Written instruction a: Report every line in the listing below that contains the string "otra", matching case exactly.

Text:
-- begin --

Plaintiff also urges erroneously that the Court has jurisdiction by virtue of the Tucker Act, 28 U.S.C. § 1346(a) (2). This section does not provide jurisdiction for suits such as the instant one which seek equitable relief only. See United States v. Jones, 131 U.S. 1, 9 S.Ct. 669, 33 L.Ed. 90 (1889); R. E. D. M. Corp. v. Lo Secco, 291 F. Supp. 53 (S.D.N.Y. 1968), aff'd. 412 F.2d 303 (2d Cir. 1969). Plaintiff also urges 42 U.S.C. § 1983 coupled with 28 U.S.C. § 1343(3) as a jurisdictional basis. Sections 1983 and 1343 do not apply, however, with respect to official action by agents of the federal government. Finally, plaintiff asserts §§ 702-704 of the Administrative Procedures Act [5 U.S.C. § 702-704] as a jurisdictional basis for this action. However, as plaintiff has failed to show that he has exhausted his military remedies, the Court is not satisfied that the suit is maintainable under those sections. See Beard v. Stahr, 370 U.S. 41, 82 S.Ct. 1105, 8 L.Ed.2d 321 (1962); Anderson v. MacKenzie, 306 F.2d 248 (9th Cir. 1962).

II. RIPENESS

Defendants contend that this matter is not ripe for determination, since plaintiff has not, thus far, been refused attendance at Air Force reserve drills or other training exercises and has not, thus far, been designated as absent without excuse from such drills and exercises for wearing a short hair wig. In short, defendants contend that plaintiff must show that he has already been prejudiced by his refusal to comply with the regulation in question before he can maintain an action challenging the constitutional validity of that regulation. The Court disagrees.

-- end --

Raw data:
-- begin --

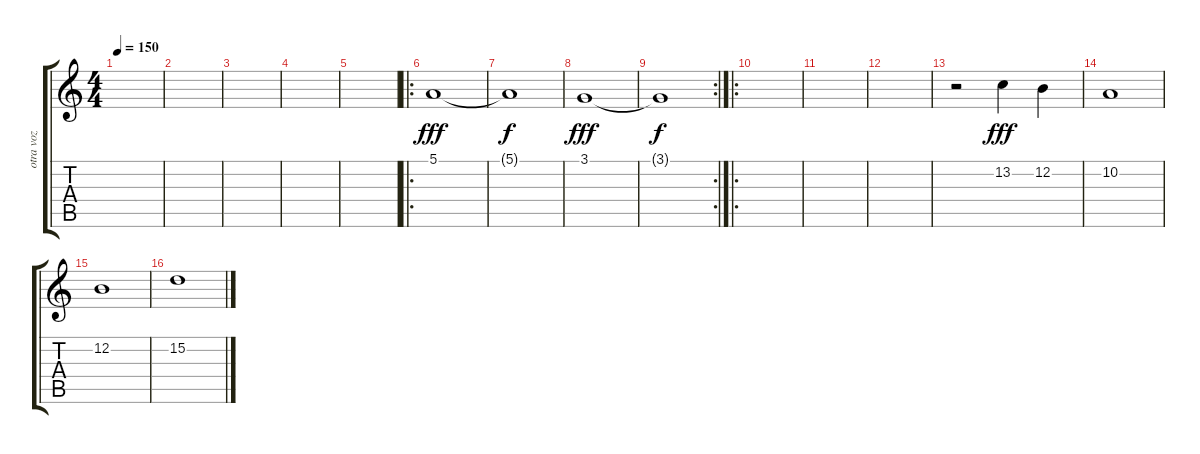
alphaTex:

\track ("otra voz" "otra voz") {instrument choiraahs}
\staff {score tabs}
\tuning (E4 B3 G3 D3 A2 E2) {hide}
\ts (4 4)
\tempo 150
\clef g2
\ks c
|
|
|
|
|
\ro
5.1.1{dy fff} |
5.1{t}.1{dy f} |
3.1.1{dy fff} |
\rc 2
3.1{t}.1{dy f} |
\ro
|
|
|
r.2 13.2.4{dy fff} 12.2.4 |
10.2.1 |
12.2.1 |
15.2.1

-- end --

Written instruction b: According to the court opinion above, what has plaintiff failed to show about his military remedies?

Written answer a:
\track ("otra voz" "otra voz") {instrument choiraahs}

Written answer b: He has failed to show that he has exhausted them.